DATASET EXCERPTS below:

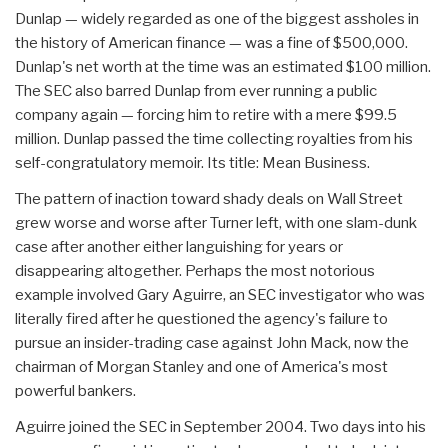
Dunlap — widely regarded as one of the biggest assholes in
the history of American finance — was a fine of $500,000.
Dunlap's net worth at the time was an estimated $100 million.
The SEC also barred Dunlap from ever running a public
company again — forcing him to retire with a mere $99.5
million. Dunlap passed the time collecting royalties from his
self-congratulatory memoir. Its title: Mean Business.
The pattern of inaction toward shady deals on Wall Street
grew worse and worse after Turner left, with one slam-dunk
case after another either languishing for years or
disappearing altogether. Perhaps the most notorious
example involved Gary Aguirre, an SEC investigator who was
literally fired after he questioned the agency's failure to
pursue an insider-trading case against John Mack, now the
chairman of Morgan Stanley and one of America's most
powerful bankers.
Aguirre joined the SEC in September 2004. Two days into his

End of DATASET EXCERPTS.

* PROMPT: State how many lines of the items contain the word "most", treating uppercase and lowercase as different. Reply with the number alone.

* ANSWER FOR THIS EXERCISE: 2